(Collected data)
*****

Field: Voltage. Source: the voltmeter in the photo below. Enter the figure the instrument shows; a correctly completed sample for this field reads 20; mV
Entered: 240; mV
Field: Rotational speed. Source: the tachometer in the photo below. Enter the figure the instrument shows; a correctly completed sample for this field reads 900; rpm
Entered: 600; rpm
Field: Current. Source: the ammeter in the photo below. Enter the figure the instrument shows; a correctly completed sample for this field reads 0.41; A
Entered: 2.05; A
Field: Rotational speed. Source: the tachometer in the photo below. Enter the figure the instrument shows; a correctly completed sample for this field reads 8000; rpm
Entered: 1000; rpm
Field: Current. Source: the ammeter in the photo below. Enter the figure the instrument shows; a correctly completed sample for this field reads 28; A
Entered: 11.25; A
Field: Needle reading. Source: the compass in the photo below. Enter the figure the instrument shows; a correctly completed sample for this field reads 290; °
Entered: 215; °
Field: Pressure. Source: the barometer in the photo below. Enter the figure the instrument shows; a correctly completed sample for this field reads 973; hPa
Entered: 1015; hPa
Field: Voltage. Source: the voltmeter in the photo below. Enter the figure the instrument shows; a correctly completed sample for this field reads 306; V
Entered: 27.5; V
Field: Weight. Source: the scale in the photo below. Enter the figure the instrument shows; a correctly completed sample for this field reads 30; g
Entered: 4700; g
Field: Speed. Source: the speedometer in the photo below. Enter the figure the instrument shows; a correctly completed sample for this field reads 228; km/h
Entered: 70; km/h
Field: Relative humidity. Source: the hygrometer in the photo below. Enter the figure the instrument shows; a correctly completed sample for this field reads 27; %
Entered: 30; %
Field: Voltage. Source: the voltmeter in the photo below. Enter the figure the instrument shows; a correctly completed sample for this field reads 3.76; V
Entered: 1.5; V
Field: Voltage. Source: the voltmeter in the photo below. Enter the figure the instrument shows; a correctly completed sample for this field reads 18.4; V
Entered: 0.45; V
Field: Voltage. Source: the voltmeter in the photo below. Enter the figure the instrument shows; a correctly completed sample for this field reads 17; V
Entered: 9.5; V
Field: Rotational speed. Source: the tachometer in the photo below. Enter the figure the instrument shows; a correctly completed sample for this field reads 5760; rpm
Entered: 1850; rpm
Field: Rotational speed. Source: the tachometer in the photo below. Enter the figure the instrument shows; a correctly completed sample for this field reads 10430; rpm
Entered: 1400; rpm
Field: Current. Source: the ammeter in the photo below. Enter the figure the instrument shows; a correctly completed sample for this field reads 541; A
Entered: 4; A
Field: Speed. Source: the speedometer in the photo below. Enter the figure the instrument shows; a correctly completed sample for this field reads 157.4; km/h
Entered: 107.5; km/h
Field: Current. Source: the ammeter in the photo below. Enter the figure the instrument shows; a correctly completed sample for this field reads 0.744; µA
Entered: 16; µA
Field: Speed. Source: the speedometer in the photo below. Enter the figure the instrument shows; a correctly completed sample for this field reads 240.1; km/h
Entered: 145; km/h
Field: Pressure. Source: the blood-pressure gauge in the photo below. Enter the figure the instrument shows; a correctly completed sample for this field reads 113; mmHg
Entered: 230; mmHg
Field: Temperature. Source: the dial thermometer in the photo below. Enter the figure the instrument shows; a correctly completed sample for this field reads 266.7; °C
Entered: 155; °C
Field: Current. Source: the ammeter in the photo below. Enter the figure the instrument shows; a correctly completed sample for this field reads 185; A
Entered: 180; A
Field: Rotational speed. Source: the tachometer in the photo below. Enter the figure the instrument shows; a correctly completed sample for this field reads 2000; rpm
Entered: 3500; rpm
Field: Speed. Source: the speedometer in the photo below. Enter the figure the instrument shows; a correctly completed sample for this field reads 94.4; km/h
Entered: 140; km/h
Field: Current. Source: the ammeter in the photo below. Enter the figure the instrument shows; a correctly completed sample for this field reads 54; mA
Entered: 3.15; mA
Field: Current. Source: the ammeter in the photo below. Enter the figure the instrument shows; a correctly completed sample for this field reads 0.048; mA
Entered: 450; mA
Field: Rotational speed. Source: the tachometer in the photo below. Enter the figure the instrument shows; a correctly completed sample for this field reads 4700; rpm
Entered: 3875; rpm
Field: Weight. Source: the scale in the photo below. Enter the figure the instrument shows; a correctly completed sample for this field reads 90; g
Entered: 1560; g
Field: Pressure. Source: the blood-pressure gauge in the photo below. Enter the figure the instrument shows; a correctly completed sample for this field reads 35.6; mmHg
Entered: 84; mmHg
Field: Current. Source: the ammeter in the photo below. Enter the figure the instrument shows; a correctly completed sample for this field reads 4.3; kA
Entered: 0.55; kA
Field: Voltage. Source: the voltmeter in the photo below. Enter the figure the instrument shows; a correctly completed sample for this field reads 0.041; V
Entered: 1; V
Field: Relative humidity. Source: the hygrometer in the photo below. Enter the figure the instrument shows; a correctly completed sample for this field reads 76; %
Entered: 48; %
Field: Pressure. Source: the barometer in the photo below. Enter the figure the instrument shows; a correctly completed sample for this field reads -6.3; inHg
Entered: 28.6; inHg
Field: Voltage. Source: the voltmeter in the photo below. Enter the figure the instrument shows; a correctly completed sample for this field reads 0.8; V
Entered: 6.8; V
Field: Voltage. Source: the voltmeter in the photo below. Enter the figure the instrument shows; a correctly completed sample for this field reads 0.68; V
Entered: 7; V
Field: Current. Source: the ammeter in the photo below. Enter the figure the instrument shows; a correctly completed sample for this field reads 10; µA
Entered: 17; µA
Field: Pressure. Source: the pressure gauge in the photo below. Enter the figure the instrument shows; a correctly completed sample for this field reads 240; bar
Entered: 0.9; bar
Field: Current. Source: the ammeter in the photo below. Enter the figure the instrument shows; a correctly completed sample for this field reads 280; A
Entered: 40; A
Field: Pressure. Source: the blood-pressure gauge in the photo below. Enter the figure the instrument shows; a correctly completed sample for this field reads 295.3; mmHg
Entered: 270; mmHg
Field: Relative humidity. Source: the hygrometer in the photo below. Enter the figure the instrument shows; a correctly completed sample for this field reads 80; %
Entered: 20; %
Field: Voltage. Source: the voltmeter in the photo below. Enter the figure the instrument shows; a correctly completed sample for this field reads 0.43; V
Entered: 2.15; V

*****

■ **Instructions to follow**: Reproduce verbatim the lines of the items above from the line containing "Field: Temperature. Source: the" through the line containing "Entered: 180; A", including both of those lines.

■ **Your solution**:
Field: Temperature. Source: the dial thermometer in the photo below. Enter the figure the instrument shows; a correctly completed sample for this field reads 266.7; °C
Entered: 155; °C
Field: Current. Source: the ammeter in the photo below. Enter the figure the instrument shows; a correctly completed sample for this field reads 185; A
Entered: 180; A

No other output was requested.